▶ [SOURCE TEXT]
□ □ □ □
# Under the Weather



## badbow-tie (Feb 10, 2019)

Hello to all, I picked up some weathering supplies and thought I would rough up a couple units, I think they turned out ok.


----------



## MichaelE (Mar 7, 2018)

Looks good to me.


----------



## badbow-tie (Feb 10, 2019)

Thx Michael, I was going for that rusted derelict look . I might try an do a little bit more rust on the hood , but I have to sand the black paint off it first


----------



## traction fan (Oct 5, 2014)

*Good weathering!*



badbow-tie said:


> Thx Michael, I was going for that rusted derelict look . I might try an do a little bit more rust on the hood , but I have to sand the black paint off it first


badbow-tie;

Very nice! I especially like the different shades of rust on the side of the locomotive's cab. Also the hinges and "peeling paint" effect at the front of the engine are very convincing. For future reference, most weathering occurs on the roofs of equipment, since they get rain wet, and the sun dried, over and over. Another area to rust and dirt up quite heavily is the trucks, wheels and under-body details like fuel tanks, boxes etc. They are constantly bombarded by ballast dust and it's "sandblasting" effect on them. By law, wheels can't be painted, and they are usually a solid dark rust color overlaid with dirt. Diesel fuel and lubricating oil leaks can also sometimes be seen down at the bottom area. 

Track also looks much better when painted. The rails can be a flat, dark gray color, or solid orange rust on a seldom used siding. Often it's a combination of colors, like the turnout rails in the photos below.

I see you are using Atlas code 80 N-scale track. That track is made with several very unrealistic features, rails way too big, ties to short and too far apart, giant spike detail, etc. Painting, and ballasting, can do a lot to help the appearance of this track. A simple overall spray from a "rattle can" of Rustolem, or Krylon brown primer is an excellent start. Keep the can at least 18" away and use several light passes from different directions. Let each pass dry before making another one. Spray cans put out a lot of pain in a hurry! Too much paint can spoil the looks of your track.

Atlas makes a code 55 track that looks considerably better than their code 80 track does. However, the most realistic-looking flex track available by far, is Micro Engineering's. I use Micro Engineering N-scale, code 55 flex track. The tie size & spacing, smaller spike detail and wood grain of the ties, all make this track look very much like the real thing. 

You might consider adding more rust to the rail box car. Those cars are pretty old, and most have plenty of rust. I'm not sure what you mean by, "but I have to sand the black paint off it first." It's not necessary to remove any of the original paint from a model in order to weather it. Most weathering materials, including my favorite, chalk, can be applied right over the original paint. 

Nice work; :thumbsup:

Traction Fan:smilie_daumenpos:


----------



## badbow-tie (Feb 10, 2019)

Hi Traction Fan, and thank you for the useful tips , I am fairly new to modelling trains and weathering. Your track looks great and well used ha ha . "As for the sand the black paint off" I was referring to the black hood of the switcher, as the rust color doesn't seem to show up well on a dark black back ground. I will work on the trucks and under body next .
I got a bottle of mud that im eager to try.


----------



## BobS (Jun 18, 2015)

I have always wondered, "why"? I like new things. I once had a rusted wife, but I traded her in for a newer model, that still had some shine to her. LOL


----------
□ □ □ □
▶ [RECORDED DATA]

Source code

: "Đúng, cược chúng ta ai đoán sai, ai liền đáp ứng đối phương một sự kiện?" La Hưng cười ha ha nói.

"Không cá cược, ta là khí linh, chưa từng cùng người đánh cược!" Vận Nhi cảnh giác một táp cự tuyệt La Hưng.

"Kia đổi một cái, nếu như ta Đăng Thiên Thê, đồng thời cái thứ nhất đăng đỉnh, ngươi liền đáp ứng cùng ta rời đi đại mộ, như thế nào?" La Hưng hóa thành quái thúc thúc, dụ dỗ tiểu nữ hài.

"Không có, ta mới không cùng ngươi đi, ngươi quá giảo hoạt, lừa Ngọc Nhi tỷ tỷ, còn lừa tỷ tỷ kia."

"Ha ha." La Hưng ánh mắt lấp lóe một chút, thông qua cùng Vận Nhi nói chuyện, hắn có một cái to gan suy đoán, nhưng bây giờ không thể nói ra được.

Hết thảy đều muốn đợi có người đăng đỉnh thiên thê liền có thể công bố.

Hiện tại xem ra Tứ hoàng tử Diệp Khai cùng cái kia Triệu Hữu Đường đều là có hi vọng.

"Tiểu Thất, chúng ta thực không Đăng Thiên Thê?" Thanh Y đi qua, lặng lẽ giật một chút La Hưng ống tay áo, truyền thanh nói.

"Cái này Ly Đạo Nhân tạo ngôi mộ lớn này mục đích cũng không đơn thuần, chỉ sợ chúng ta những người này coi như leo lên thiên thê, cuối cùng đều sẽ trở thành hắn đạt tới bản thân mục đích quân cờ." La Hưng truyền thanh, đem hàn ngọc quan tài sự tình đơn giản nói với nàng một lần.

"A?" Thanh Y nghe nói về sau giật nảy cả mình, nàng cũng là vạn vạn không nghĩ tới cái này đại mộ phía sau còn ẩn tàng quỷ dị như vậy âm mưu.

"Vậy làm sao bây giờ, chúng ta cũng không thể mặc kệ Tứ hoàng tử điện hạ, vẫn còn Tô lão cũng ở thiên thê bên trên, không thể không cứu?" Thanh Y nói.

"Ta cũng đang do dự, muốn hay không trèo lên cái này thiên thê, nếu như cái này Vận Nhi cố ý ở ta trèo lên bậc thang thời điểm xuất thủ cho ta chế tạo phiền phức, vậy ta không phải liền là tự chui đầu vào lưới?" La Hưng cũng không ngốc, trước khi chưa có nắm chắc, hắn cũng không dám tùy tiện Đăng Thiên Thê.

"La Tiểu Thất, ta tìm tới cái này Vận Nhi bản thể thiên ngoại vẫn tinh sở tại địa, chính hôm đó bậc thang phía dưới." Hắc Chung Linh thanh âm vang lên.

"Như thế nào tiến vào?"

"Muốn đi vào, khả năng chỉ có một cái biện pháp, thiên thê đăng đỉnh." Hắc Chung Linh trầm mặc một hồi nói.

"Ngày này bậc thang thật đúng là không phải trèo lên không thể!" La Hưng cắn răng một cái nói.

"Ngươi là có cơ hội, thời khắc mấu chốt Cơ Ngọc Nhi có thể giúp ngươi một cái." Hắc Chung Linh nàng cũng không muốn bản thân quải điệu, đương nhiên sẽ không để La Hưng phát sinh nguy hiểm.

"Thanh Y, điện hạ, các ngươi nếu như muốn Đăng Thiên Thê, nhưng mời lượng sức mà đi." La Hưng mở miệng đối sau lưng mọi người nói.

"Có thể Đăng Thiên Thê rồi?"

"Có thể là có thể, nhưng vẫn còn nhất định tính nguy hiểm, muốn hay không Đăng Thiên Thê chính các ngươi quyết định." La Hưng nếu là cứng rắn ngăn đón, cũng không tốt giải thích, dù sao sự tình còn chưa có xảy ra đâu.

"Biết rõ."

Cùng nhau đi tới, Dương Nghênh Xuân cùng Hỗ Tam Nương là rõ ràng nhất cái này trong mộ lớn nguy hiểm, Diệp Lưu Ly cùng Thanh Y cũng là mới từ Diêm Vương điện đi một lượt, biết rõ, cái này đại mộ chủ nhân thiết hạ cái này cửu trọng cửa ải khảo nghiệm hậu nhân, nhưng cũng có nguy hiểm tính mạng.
□ □ □ □
▶ [DIRECTIVE 1]
According to the forum thread on weathering, which company's flex track is described as by far the most realistic-looking available?
▶ [DIRECTIVE 2]
In the listing, write out the lines from the one containing "Hết thảy đều" to the one containing "truyền thanh nói.", substituting "Vận Nhi" for "Thanh Y" and leaving everything else unchanged.

▶ [WORKED SOLUTION 1]
Micro Engineering's

▶ [WORKED SOLUTION 2]
Hết thảy đều muốn đợi có người đăng đỉnh thiên thê liền có thể công bố.

Hiện tại xem ra Tứ hoàng tử Diệp Khai cùng cái kia Triệu Hữu Đường đều là có hi vọng.

"Tiểu Thất, chúng ta thực không Đăng Thiên Thê?" Vận Nhi đi qua, lặng lẽ giật một chút La Hưng ống tay áo, truyền thanh nói.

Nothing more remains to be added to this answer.